··· Input data ···

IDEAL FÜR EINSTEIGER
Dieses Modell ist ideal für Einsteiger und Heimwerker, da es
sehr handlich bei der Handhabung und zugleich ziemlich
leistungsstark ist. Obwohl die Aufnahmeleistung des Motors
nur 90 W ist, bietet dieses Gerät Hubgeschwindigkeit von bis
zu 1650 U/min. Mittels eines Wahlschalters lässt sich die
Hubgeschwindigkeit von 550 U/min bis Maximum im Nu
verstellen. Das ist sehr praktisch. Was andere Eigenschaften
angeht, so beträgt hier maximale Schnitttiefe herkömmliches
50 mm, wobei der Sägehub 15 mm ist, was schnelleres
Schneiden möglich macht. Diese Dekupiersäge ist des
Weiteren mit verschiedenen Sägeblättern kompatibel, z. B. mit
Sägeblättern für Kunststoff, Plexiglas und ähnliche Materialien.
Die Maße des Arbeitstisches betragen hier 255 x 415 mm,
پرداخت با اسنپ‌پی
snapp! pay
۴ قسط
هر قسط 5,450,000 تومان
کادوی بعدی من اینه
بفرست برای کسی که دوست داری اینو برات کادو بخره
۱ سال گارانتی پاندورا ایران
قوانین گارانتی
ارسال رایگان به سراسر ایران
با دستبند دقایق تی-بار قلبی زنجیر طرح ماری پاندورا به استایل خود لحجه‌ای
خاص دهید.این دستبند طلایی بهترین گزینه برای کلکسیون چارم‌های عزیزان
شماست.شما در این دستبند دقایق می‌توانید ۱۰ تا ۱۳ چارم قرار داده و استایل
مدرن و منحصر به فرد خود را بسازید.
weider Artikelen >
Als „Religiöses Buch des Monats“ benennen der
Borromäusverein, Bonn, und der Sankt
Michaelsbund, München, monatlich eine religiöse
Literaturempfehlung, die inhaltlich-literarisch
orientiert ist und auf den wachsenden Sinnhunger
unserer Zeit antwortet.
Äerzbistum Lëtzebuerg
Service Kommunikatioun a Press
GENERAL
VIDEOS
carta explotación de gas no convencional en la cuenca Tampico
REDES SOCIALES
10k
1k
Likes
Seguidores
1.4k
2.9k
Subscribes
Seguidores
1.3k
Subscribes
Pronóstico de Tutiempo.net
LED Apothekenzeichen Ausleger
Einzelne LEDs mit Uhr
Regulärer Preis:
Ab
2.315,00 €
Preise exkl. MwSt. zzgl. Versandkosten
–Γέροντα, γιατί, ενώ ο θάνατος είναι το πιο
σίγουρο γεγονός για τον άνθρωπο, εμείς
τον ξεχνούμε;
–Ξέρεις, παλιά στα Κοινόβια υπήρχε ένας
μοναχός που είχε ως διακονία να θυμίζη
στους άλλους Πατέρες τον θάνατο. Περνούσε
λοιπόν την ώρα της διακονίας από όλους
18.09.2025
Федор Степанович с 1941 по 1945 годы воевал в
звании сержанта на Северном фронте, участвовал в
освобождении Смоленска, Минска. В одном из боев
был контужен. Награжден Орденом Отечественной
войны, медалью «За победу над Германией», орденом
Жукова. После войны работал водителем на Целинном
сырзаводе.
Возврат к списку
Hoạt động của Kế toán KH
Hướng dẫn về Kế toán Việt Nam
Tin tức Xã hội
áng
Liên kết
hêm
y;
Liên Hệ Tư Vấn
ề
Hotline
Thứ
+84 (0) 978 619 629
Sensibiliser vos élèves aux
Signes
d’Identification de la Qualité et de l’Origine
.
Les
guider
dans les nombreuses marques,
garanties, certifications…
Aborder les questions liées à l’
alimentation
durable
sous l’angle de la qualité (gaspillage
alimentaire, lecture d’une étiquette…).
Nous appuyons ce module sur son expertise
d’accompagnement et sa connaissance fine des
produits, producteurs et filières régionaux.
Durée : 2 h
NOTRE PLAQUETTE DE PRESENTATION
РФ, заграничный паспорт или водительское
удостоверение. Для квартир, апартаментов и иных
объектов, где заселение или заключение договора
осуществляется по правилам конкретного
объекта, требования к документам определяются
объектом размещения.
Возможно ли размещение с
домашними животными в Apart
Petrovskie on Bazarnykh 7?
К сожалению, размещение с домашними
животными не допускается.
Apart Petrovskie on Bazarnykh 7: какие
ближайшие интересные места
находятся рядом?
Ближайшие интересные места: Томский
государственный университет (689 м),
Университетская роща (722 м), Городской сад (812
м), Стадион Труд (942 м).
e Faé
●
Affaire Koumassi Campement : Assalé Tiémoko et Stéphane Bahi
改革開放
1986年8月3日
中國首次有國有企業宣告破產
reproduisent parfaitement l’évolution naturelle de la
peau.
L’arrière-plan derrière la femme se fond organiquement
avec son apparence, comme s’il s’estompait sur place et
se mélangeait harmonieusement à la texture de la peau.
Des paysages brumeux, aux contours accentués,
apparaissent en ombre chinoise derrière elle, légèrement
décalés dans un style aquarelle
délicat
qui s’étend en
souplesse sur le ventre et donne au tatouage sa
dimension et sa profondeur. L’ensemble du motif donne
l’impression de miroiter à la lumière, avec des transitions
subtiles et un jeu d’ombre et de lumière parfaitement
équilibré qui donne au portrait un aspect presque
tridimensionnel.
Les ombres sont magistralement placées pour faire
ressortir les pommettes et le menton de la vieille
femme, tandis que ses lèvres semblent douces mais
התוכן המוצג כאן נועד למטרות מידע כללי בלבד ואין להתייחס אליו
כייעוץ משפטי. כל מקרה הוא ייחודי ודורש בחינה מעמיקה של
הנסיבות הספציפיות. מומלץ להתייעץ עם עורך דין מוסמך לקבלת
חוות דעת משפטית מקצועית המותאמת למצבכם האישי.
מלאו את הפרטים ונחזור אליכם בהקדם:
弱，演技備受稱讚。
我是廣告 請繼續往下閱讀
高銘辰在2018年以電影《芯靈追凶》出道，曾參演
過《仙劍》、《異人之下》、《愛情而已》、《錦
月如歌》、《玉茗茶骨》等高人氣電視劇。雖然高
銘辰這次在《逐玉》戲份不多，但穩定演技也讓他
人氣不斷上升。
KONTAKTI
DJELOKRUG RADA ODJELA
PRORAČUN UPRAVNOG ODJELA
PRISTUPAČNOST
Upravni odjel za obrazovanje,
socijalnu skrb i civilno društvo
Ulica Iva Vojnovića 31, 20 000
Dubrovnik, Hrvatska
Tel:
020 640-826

···

▸ Task requirements: A faithful copy of the lines from the line containing "socijalnu skrb i civilno društvo" to the end of the data should be set down, both ends included, and nothing more.

▸ Written solution:
socijalnu skrb i civilno društvo
Ulica Iva Vojnovića 31, 20 000
Dubrovnik, Hrvatska
Tel:
020 640-826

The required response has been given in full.